### Exercise brief
Rewrite the records below with "Output" replaced by "Return", keeping every other part of the lines unchanged.

---- Supplied entries

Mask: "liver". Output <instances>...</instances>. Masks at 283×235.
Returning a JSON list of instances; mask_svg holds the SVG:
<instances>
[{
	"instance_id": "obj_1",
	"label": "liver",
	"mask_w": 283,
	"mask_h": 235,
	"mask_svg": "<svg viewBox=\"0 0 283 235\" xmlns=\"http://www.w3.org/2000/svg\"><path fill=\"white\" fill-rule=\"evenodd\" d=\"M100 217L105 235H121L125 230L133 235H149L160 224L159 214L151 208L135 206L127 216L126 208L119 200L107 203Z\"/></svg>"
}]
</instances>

--------

### Answer to this exercise
Mask: "liver". Return <instances>...</instances>. Masks at 283×235.
Returning a JSON list of instances; mask_svg holds the SVG:
<instances>
[{
	"instance_id": "obj_1",
	"label": "liver",
	"mask_w": 283,
	"mask_h": 235,
	"mask_svg": "<svg viewBox=\"0 0 283 235\" xmlns=\"http://www.w3.org/2000/svg\"><path fill=\"white\" fill-rule=\"evenodd\" d=\"M100 217L105 235H121L125 230L133 235H149L160 224L159 214L151 208L135 206L127 216L126 208L119 200L107 203Z\"/></svg>"
}]
</instances>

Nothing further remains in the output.